Civil Rights Plaintiffs Beware

Posted: February 3, 2012 Filed under: Case Law, Commentary, Law-Related News

This article, by well-known constitutional law scholar, law school dean, and appellate attorney Erwin Chemerinsky, appears in the Journal of the American Bar Association and discusses two cases decided by the Supreme Court of the United States in January 2012. Both decisions are notable for the number of justices approving the outcomes. One was unanimous, and the other was an 8-1 decision in which Justice Ginsburg was the sole dissenter.

According to the article:

In Minneci v. Pollard, the U.S. Supreme Court held Jan. 10 that prison guards at private prisons contracting with the federal government cannot be sued for constitutional violations where state tort law provides a remedy.
. . .
In Ryburn v. Huff, decided Jan. 23, the court held that police officers were protected by qualified immunity when they entered a home without a warrant and without the permission of the occupants.
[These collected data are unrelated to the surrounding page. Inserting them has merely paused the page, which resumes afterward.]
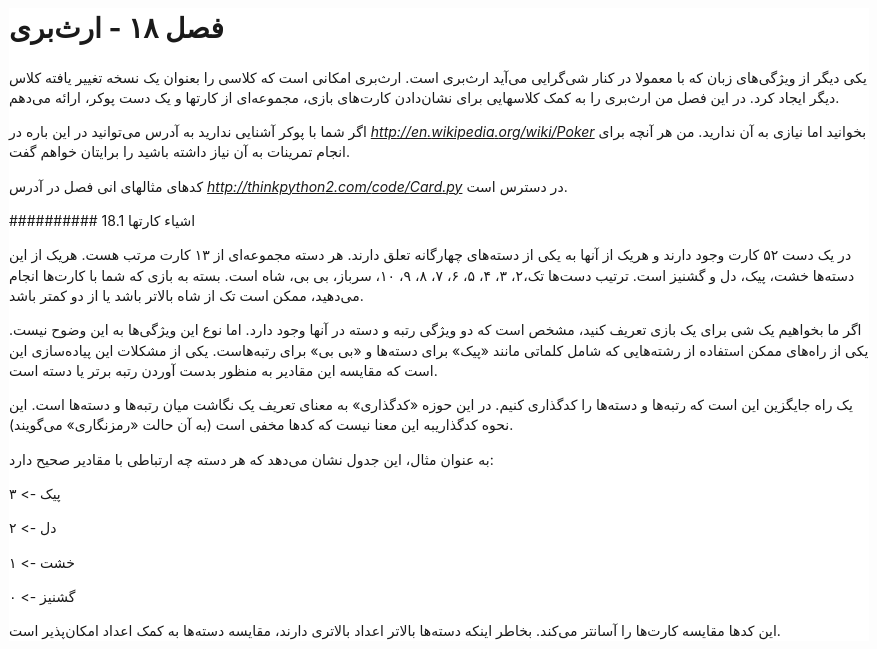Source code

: # فصل ۱۸ - ارث‌بری

یکی دیگر از ويژگی‌های زبان که با معمولا در کنار شی‌گرایی می‌آید ارث‌بری
است. ارث‌بری امکانی است که کلاسی را بعنوان یک نسخه تغییر یافته کلاس دیگر
ایجاد کرد. در این فصل من ارث‌بری را به کمک کلاسهایی برای نشان‌دادن
کارت‌های بازی، مجموعه‌ای از کارتها و یک دست پوکر، ارائه می‌دهم.

اگر شما با پوکر آشنایی ندارید به آدرس می‌توانید در این باره در
[*http*](http://en.wikipedia.org/wiki/Poker)[*://*](http://en.wikipedia.org/wiki/Poker)[*en*](http://en.wikipedia.org/wiki/Poker)[*.*](http://en.wikipedia.org/wiki/Poker)[*wikipedia*](http://en.wikipedia.org/wiki/Poker)[*.*](http://en.wikipedia.org/wiki/Poker)[*org*](http://en.wikipedia.org/wiki/Poker)[*/*](http://en.wikipedia.org/wiki/Poker)[*wiki*](http://en.wikipedia.org/wiki/Poker)[*/*](http://en.wikipedia.org/wiki/Poker)[*Poker*](http://en.wikipedia.org/wiki/Poker)
بخوانید اما نیازی به آن ندارید. من هر آنچه برای انجام تمرینات به آن نیاز
داشته باشید را برایتان خواهم گفت.

کدهای مثالهای انی فصل در آدرس
[*http*](http://thinkpython2.com/code/Card.py)[*://*](http://thinkpython2.com/code/Card.py)[*thinkpython*](http://thinkpython2.com/code/Card.py)[*2.*](http://thinkpython2.com/code/Card.py)[*com*](http://thinkpython2.com/code/Card.py)[*/*](http://thinkpython2.com/code/Card.py)[*code*](http://thinkpython2.com/code/Card.py)[*/*](http://thinkpython2.com/code/Card.py)[*Card*](http://thinkpython2.com/code/Card.py)[*.*](http://thinkpython2.com/code/Card.py)[*py*](http://thinkpython2.com/code/Card.py)
در دسترس است.

########## <span id="anchor-1"></span>18.1 اشیاء کارتها

در یک دست ۵۲ کارت وجود دارند و هریک از آنها به یکی از دسته‌های چهارگانه
تعلق دارند. هر دسته مجموعه‌ای از ۱۳ کارت مرتب هست. هریک از این دسته‌ها
خشت، پیک، دل و گشنیز است. ترتیب دست‌ها تک،۲، ۳، ۴، ۵، ۶، ۷، ۸، ۹، ۱۰،
سرباز، بی بی، شاه است. بسته به بازی که شما با کارت‌ها انجام می‌دهید،
ممکن است تک از شاه بالاتر باشد یا از دو کمتر باشد.

اگر ما بخواهیم یک شی برای یک بازی تعریف کنید، مشخص است که دو ویژگی رتبه
و دسته در آنها وجود دارد. اما نوع این ویژگی‌ها به این وضوح نیست. یکی از
راه‌های ممکن استفاده از رشته‌هایی که شامل کلماتی مانند «پیک» برای
دسته‌ها و «بی بی» برای رتبه‌هاست. یکی از مشکلات این پیاده‌سازی این است
که مقایسه این مقادیر به منظور بدست آوردن رتبه برتر یا دسته است.

یک راه جایگزین این است که رتبه‌ها و دسته‌ها را کدگذاری کنیم. در این حوزه
«کدگذاری» به معنای تعریف یک نگاشت میان رتبه‌ها و دسته‌ها است. این نحوه
کدگذاریبه این معنا نیست که کدها مخفی است (به آن حالت «رمزنگاری»
می‌گویند).

به عنوان مثال، این جدول نشان می‌دهد که هر دسته چه ارتباطی با مقادیر صحیح
دارد:

پیک -&gt; ۳

دل -&gt; ۲

خشت -&gt; ۱

گشنیز -&gt; ۰

این کدها مقایسه کارت‌ها را آسانتر می‌کند. بخاطر اینکه دسته‌ها بالاتر
اعداد بالاتری دارند، مقایسه دسته‌ها به کمک اعداد امکان‌پذیر است.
Chemerinsky concludes: “Perhaps the most important theme of the Roberts Court so far has been in making it harder for plaintiffs to go forward in federal court. From a practical perspective, its most significant ruling may be Ashcroft v. Iqbal, the 2009 ruling that increased the pleading burden on those wishing to sue in federal court. The two decisions from January fit this pattern and will create new obstacles for civil rights plaintiffs.”